Orange Forum • View topic - clustering question

## clustering question

A place to ask questions about methods in Orange and how they are used and other general support.

### clustering question

Hello,

Maybe I get some help on this site.

I am looking for a clustering algorithm that won't be budged by points density and will be able to isolate one point as a cluster even when facing high density groups at other clusters.

I would like to give my example:

I have around 100 points scatter around x=1 y=1
I have another 100 points scatter around point x=1.2 y=1.2
Now I had another point (just one) at x=100 y=100

I would like an algorithm that will see it either as a new cluster or will see the 2000 points as one cluster and the last one as another cluster.

Most algorithms I tested join the last point to one of the groups... even when I define more then 3 groups (I tried even 10), non isolated it.

What type of algorithm will be able to deal with such scenarios?
my real data set is 5D and not 2D as I presented here. Be glad to provide it anyone want to play with it.
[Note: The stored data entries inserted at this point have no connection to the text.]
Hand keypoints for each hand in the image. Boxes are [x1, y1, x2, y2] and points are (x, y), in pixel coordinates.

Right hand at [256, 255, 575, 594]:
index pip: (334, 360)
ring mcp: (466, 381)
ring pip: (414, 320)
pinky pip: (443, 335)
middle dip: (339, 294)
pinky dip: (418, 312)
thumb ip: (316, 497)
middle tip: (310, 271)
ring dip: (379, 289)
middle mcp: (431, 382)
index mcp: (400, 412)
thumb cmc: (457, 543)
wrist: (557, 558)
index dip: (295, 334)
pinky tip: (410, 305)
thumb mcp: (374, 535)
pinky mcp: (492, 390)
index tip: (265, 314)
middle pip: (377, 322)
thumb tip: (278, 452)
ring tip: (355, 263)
I will appreciate any help on this matter,
T.

First, sorry for a late reply. Most of the data analysis algorithms would (correctly) view your [100, 100] point as an outlier, and would not consider it as an independent cluster. An outlier detection algorithm (such as the one in Orange) should detect such a data point. However, if you would run hierarchical clustering on your data set, and then cut the clustering so that to obtain two or three clusters, you would indeed have this particular point "as a separate cluster" (try using Hiearchical Clustering widget on your data).

### Have you looked at MST-based clustering algos?

You're probably looking for a graph-based (MST-based) clustering algo. Here is a link to an algo that I've found highly useful: http://people.cs.uchicago.edu/~pff/segment/

If you define your pairwise metric appropriately, the dimensionality of your space will no longer matter.

I have it coded in Matlab, can port it to Python if there is enough interest.

Yakov